Sounds sensible to me wish my parents had done that when my sister was puking all night

onemorecupofcoffeefortheroad · 20/06/2018 09:45

Mine are 19 and 17 yrs old now but I used to always put them in bed with me when they were little if they were sick (and OH would sleep in the empty bed left) especially if they were likely to throw up. I’d be poised with the bowl the moment they stirred.
My two DSs are now well rounded independent young men and completely unharmed by my doing this.
Carry on with the way you are doing things- whether your friend chooses to do things differently or not she really shouldn’t be passing judgment on how you choose to parent.

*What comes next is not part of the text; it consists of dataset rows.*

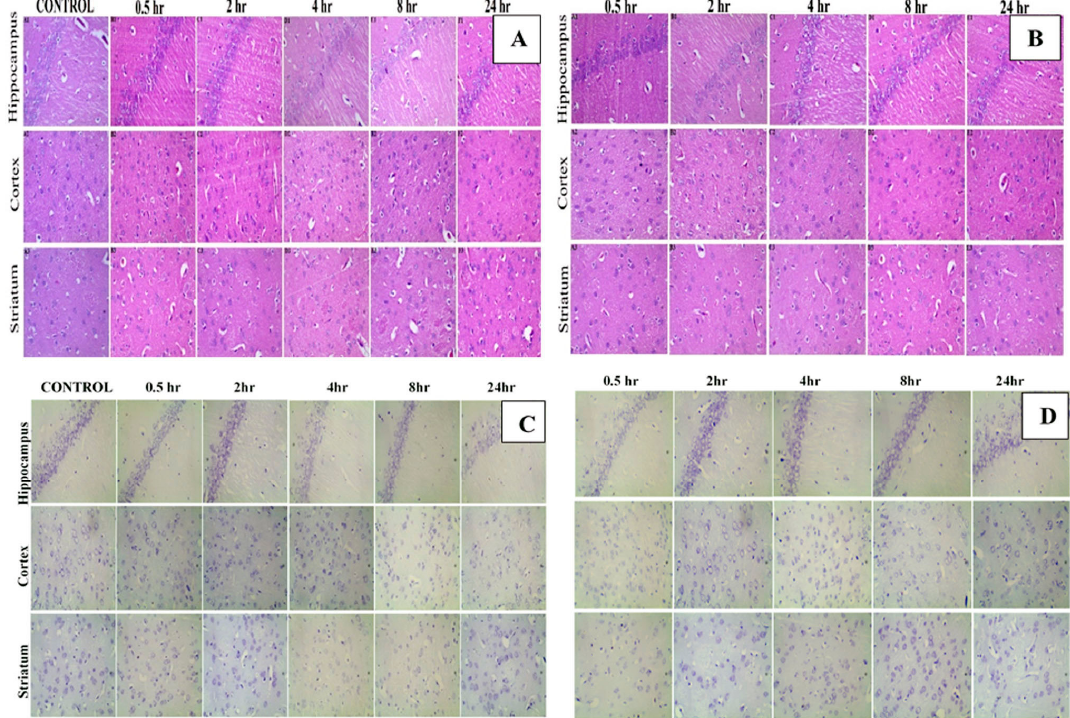
Figure 9. Hematoxylin and eosin staining of the brain for ( A ) ATZ-NLC and ( B ) ATZ suspension. Cresyl violet staining of brain for ( C ) ATZ-NLC and ( D ) ATZ suspension.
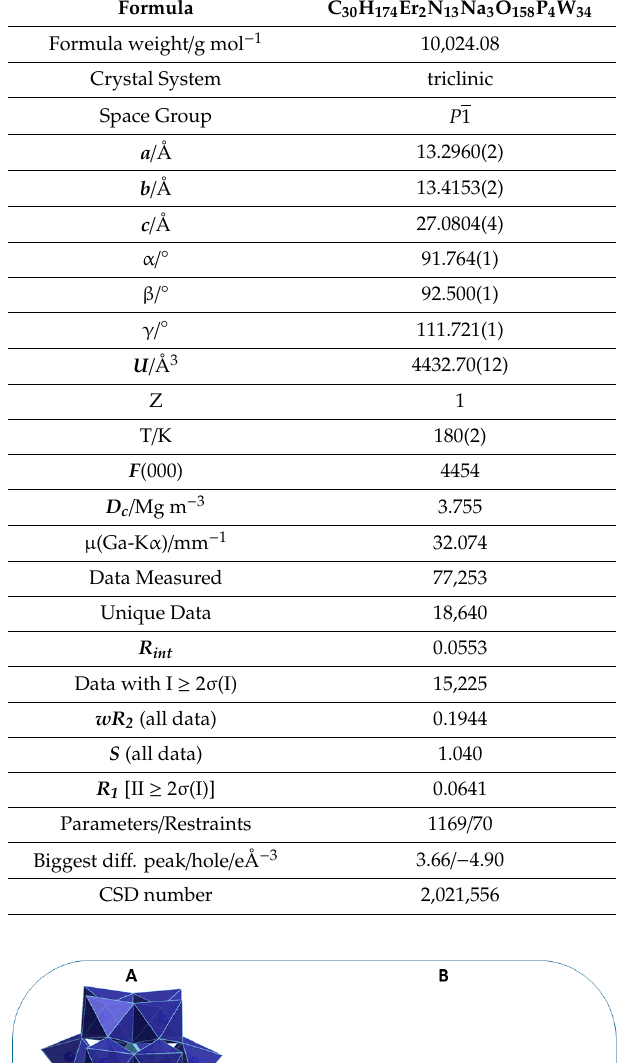
Table 1. Crystallographic data for 1 .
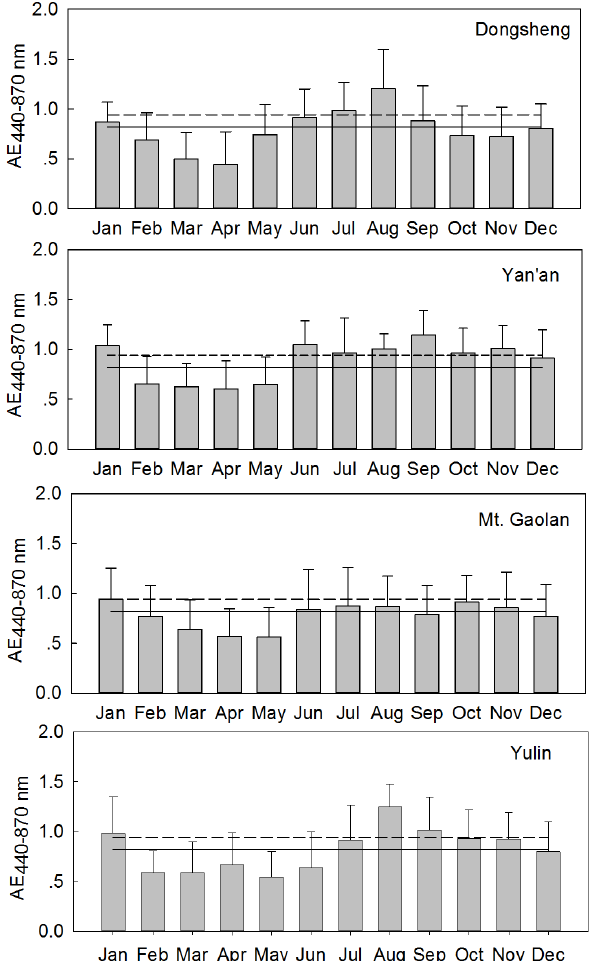
Figure 10. Monthly averaged AODs at 440nm at rural Loess Plateau sites. The solid and dash horizontal hairlines indicate the annual averages for the subgroup and the whole database, respec- tively.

Brunsdon1 · 20/06/2018 09:46

I was going to ask at first if your friend has children but I see she does....only because I can't imagine any parent who has experience young children with a bug thinking that's odd

Certainly in our house it's the unspoken rule...maximise sleep access and has resulted in parents sleeping in chairs, sofas etc with a poorly child on them

Or on one memorable occasion half on a still holding a podgy baby's hand through the bars of a cot lol

Do what gets everyone the most sleep to get through the day

Willow2017 · 20/06/2018 09:47

Your friend is weird!
Splitting the childcare when kids are ill is the sensible thing to do, win win for all. I used to do similar with my 2 kids, even now if ds2, 11, is ill he comes in with me to let his brother sleep, why have everyone kept awake by someone throwing up? I wake up if he feel sick and make sure he hits the bowl Grin much better than changing sheets 5 times a night!

If it works for you then tell her to bog off and mind her own buisness. A no-nonsense attitude to someone who is ill sounds pretty horrible tbh. I wouldnt be looking for her approval for anything I did. Be your own person and parent how you want to, never mind anyone elses opinion.

SleepingStandingUp · 20/06/2018 09:49

Would she have put her 4yo back in bed with a bucket and a "call me if you need me"?
Perhaps she thought you were mollycoddling her? Risked catching it? Your controlling DH had made you sleep on the sofa so HE didn't have to do woman's work of vomit?

liz70 · 20/06/2018 09:50

It's none of your friend's business how how you and your DH deal with your sick children, day or night. I wouldn't give her misgivings a second thought.

MeMyShelfandIkea · 20/06/2018 10:02

Does she think you and DD should have had your own bed and your DH should have taken the sofa bed?